1. Principe de transmissibilité de plein droit du bail commercial par voie d'apport en société
L'apport en société d'un bail commercial est l'acte juridique par lequel le preneur apporte son contrat de location à une société qui va l'exécuter à sa place. L'apporteur transmet son droit de jouissance sur le local et le bénéficiaire de l'apport devient débiteur, à l'égard du bailleur, des obligations mises à la charge du locataire par le contrat de bail. En conséquence, l'apport en société d'un bail commercial est une véritable cession de créance au sens des articles 1689 et 1690 du Code civil. La société bénéficiaire de l'apport devient locataire au lieu et place de l'apporteur.

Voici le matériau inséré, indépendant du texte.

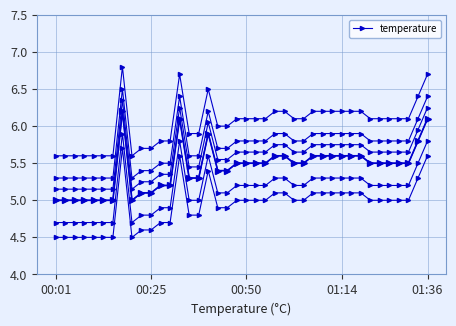

What is the value of the temperature_main point at the 37th from the left?

5.5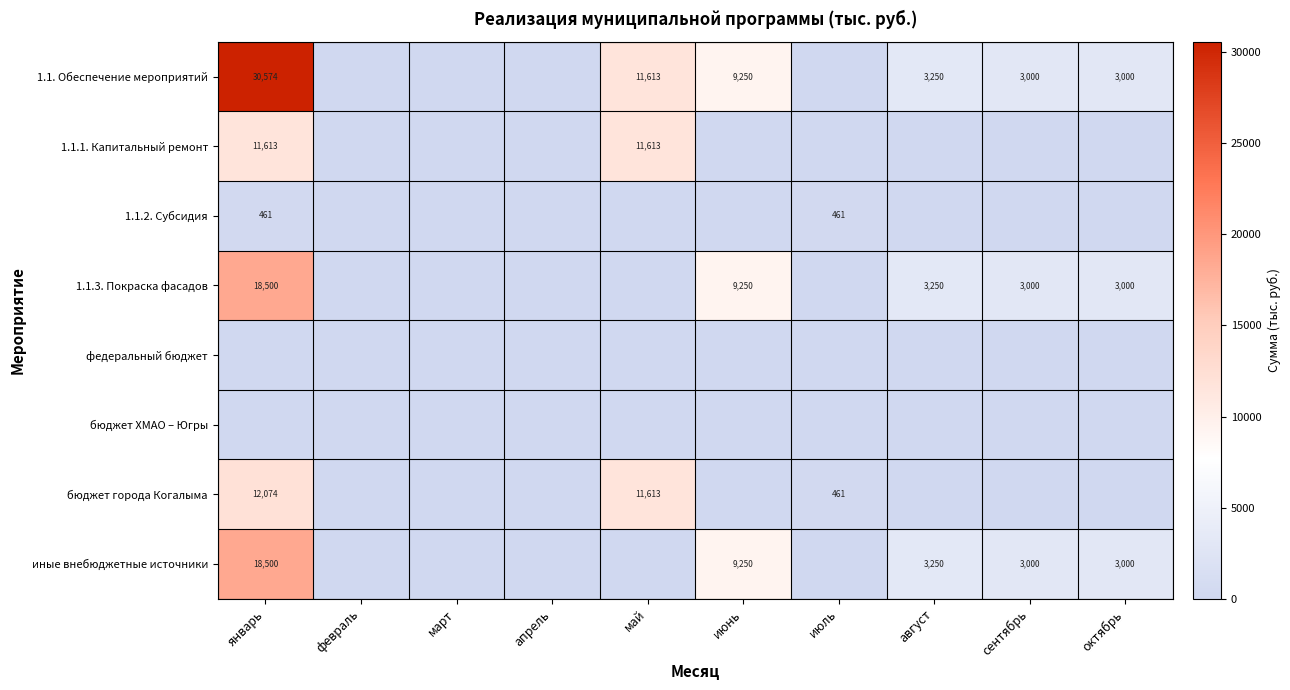

Is it true that бюджет ХМАО – Югры equals 0.0 at июнь?

True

L'article 1717 du Code civil prévoit que le bail commercial est librement cessible sauf clause contraire du contrat. Cependant, l'article L. 145-16 du Code de commerce prévoit une dérogation aux interdictions stipulées dans le contrat de bail lorsque le droit au bail est incorporé à un fonds de commerce apporté. Cette disposition est transposable à l'apport d'un bail en société. Cette dérogation a un objectif d'assurer la pérennité de l'entreprise commerciale et la continuité de son exploitation. Dans ce cas, aucune clause du contrat de bail ne peut valablement interdire la cession et, par assimilation, l'apport en société.
Toutefois, cette dérogation n'est efficace que si le locataire apporte son contrat de bail commercial incorporé au fonds de commerce qu'il exploite. L'apport isolé du bail commercial peut toujours être interdit par une clause contractuelle. Le juge n'a aucun pouvoir sur le contrat qui contient une prohibition pure et simple d'apporter en société un bail commercial de manière isolée.
2. Clauses restrictives affectant l'apport en société d'un bail commercial
Certaines clauses restrictives peuvent être insérées dans le bail commercial.
Les clauses ayant pour objet de subordonner la cession du bail commercial incorporé à un fonds de commerce sont généralement admises à des conditions particulières. Ces clauses ne peuvent, toutefois, empêcher la cession ou l'apport en société.
- Autorisation du bailleur : Une clause imposant l'accord du bailleur pour la cession du bail commercial avec le fonds de commerce est valable. Elle permet au bailleur de vérifier la solvabilité et les compétences du nouveau locataire.
- Consentement exprès et écrit du bailleur : Une clause peut exiger que l'agrément du bailleur soit donné de manière expresse et écrite. Une clause peut également exiger que le locataire obtienne, avant la cession de son fonds de commerce, l'accord préalable et écrit du bailleur.
- Conditions d'activité : L'exigence que le cessionnaire poursuive la même activité est admise.
- Acte authentique obligatoire : Si le contrat impose la rédaction d'un acte authentique avec participation du bailleur, cette formalité est une condition de validité de l'apport.
- Droit de préemption du bailleur : Une clause accordant au bailleur un droit de préemption en cas d'apport en société du bail avec le fonds de commerce est licite.
- Clauses d'agrément abusives : Le bailleur ne peut refuser arbitrairement son agrément.
- Clauses interdisant l'apport à une personne morale : Ces clauses sont réputées non écrites.
- Obligation d'exploitation personnelle : Une clause imposant au locataire d'exploiter personnellement le bail pendant trois ans avant la cession est illicite.
Si le contrat de bail est apporté concomitamment au fonds de commerce à la société bénéficiaire, cette dernière pourra, lorsqu'elle demandera le renouvellement du bail, combiner sa propre durée d'exploitation avec celle de l'apporteur. Cela lui permettra de justifier que le fonds de commerce a été effectivement exploité pendant les trois années précédant l'expiration du bail. Ainsi, la durée du bail restant à courir à la date d'apport est sans importance particulière.